I suggest first familiarizing with how to use the API, study structured outputs, and use chatgpt to help you prepare an outline of what you need to learn to implement it.
I made a small example to help you get started.
It will not solve a large scale list, but perhaps it can motivate you to get started on exploring the API.
reference_list = ["Google", "Microsoft", "Amazon", "Meta", "Apple"]
input_list = ["google inc", "MSFT", "A M Z N", "Meta Platforms", "apple.com", "Ggle"]
system_prompt = """# You are a data-normalization assistant.
## Your task is to map each company name in InputList to the single, best-matching company name in ReferenceList.
#Rules
Choose only from ReferenceList – never invent new names.
Consider abbreviations, typos, brand aliases, and related entities when matching.
Return your answer in json with a key 'matches' as an array of objects, each with:
input (the original item from InputList)
match (the chosen name from ReferenceList)"""
prompt = f"""## ReferenceList
{reference_list}
## InputList
{input_list}"""
response = client.responses.create(
model="gpt-4.1-mini",
input=prompt,
instructions=system_prompt,
)
print(response.output_text)
For more, you can have a look at the quickstart guide.
Output:
{
"matches": [
{"input": "google inc", "match": "Google"},
{"input": "MSFT", "match": "Microsoft"},
{"input": "A M Z N", "match": "Amazon"},
{"input": "Meta Platforms", "match": "Meta"},
{"input": "apple.com", "match": "Apple"},
{"input": "Ggle", "match": "Google"}
]
}
Thank you! I’ll definitely try out what you suggested.
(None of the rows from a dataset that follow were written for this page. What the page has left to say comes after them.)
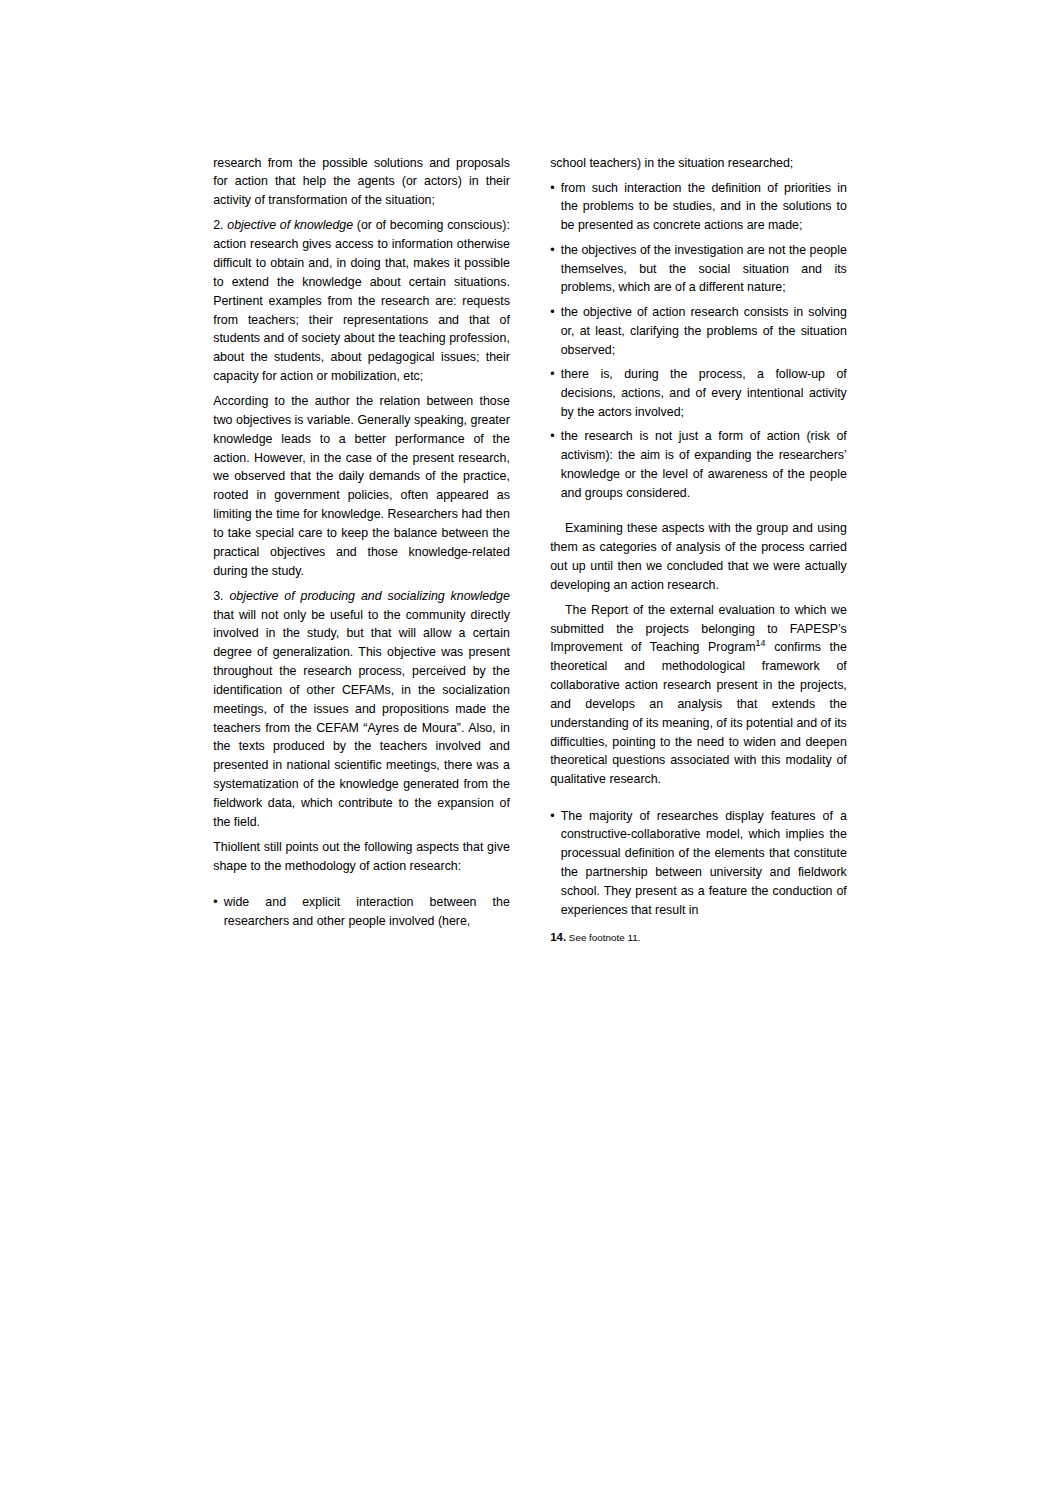research from the possible solutions and proposals for action that help the agents (or actors) in their activity of transformation of the situation;
2. objective of knowledge (or of becoming conscious): action research gives access to information otherwise difficult to obtain and, in doing that, makes it possible to extend the knowledge about certain situations. Pertinent examples from the research are: requests from teachers; their representations and that of students and of society about the teaching profession, about the students, about pedagogical issues; their capacity for action or mobilization, etc;
According to the author the relation between those two objectives is variable. Generally speaking, greater knowledge leads to a better performance of the action. However, in the case of the present research, we observed that the daily demands of the practice, rooted in government policies, often appeared as limiting the time for knowledge. Researchers had then to take special care to keep the balance between the practical objectives and those knowledge-related during the study.
3. objective of producing and socializing knowledge that will not only be useful to the community directly involved in the study, but that will allow a certain degree of generalization. This objective was present throughout the research process, perceived by the identification of other CEFAMs, in the socialization meetings, of the issues and propositions made the teachers from the CEFAM “Ayres de Moura”. Also, in the texts produced by the teachers involved and presented in national scientific meetings, there was a systematization of the knowledge generated from the fieldwork data, which contribute to the expansion of the field.
Thiollent still points out the following aspects that give shape to the methodology of action research:
wide and explicit interaction between the researchers and other people involved (here,
school teachers) in the situation researched;
from such interaction the definition of priorities in the problems to be studies, and in the solutions to be presented as concrete actions are made;
the objectives of the investigation are not the people themselves, but the social situation and its problems, which are of a different nature;
the objective of action research consists in solving or, at least, clarifying the problems of the situation observed;
there is, during the process, a follow-up of decisions, actions, and of every intentional activity by the actors involved;
the research is not just a form of action (risk of activism): the aim is of expanding the researchers’ knowledge or the level of awareness of the people and groups considered.
Examining these aspects with the group and using them as categories of analysis of the process carried out up until then we concluded that we were actually developing an action research.
The Report of the external evaluation to which we submitted the projects belonging to FAPESP’s Improvement of Teaching Program14 confirms the theoretical and methodological framework of collaborative action research present in the projects, and develops an analysis that extends the understanding of its meaning, of its potential and of its difficulties, pointing to the need to widen and deepen theoretical questions associated with this modality of qualitative research.
The majority of researches display features of a constructive-collaborative model, which implies the processual definition of the elements that constitute the partnership between university and fieldwork school. They present as a feature the conduction of experiences that result in
14. See footnote 11.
As I’ve been doing more research, I’ve noticed there are different ways to interact with the API — not just through /v1/responses, but also using /v1/assistants, threads, and so on.
I’m a bit unclear on the difference between these approaches.
In my case, I’m not looking to have a back-and-forth conversation like ChatGPT. I’d rather process the data in batch — for example, trigger cleansing when a specific job runs.
Would you say the v1/responses API is more suitable for that? Or are the Assistants APIs still a good fit for batch-style processing?
Also, I’m wondering which approach better supports working with CSV files.
I don’t think directly processing csv will work, but it’s up to you to explore it.
Assistants API is being deprecated, I would go with Responses API.
Thank you for all the information so far, I’ll give it a try。。。。
So I tried it.
I’m using the /v1/responses
endpoint with code_interpreter
enabled to cleanse a CSV file via instructions like:
“Please cleanse the uploaded CSV by fixing inconsistent company names, phone number formats, and typos.”
The API correctly processes the CSV and returns a cleansed version. However, in the resulting container.file
object (from GET /v1/containers/{id}/files
), I sometimes see this:
"path": "/mnt/data/cleansed_member_info.csv /mnt/data/file-MqcrsUSPDYxAEWfsjNLUDh-.csv"
Notice that the path field contains two paths separated by a space. Because of this, bytes becomes null, and I cannot access the output file.
I did not set the path manually — it’s generated by the assistant/code interpreter.
This is the full response of v1/containers/xxxx/files
{
"object": "list",
"data": [
{
"id": "cfile_686ccc37b5208191b61f3d6c0795cf12",
"object": "container.file",
"created_at": 1751960631,
"bytes": null,
"container_id": "cntr_686ccbe74fc08191b4690c65d090ec2a0718809f71897bb8",
"path": "/mnt/data/cleansed_members.csv /mnt/data/file-VubKaGSVRHNtpYCTaRE6Ln-.csv",
"source": "assistant"
},
{
"id": "cfile_686ccbe8c9408191ae43d943d777412f",
"object": "container.file",
"created_at": 1751960552,
"bytes": 1603,
"container_id": "cntr_686ccbe74fc08191b4690c65d090ec2a0718809f71897bb8",
"path": "/mnt/data/file-VubKaGSVRHNtpYCTaRE6Ln-.csv",
"source": "user"
}
]
}
My questions:
- Why does this happen? Is it a bug in the code interpreter or a known behavior?
- How can I prevent multiple paths from being included in the
path
field? - Is there a best practice to ensure the output file is always accessible and properly linked?
You can try looking into the container files.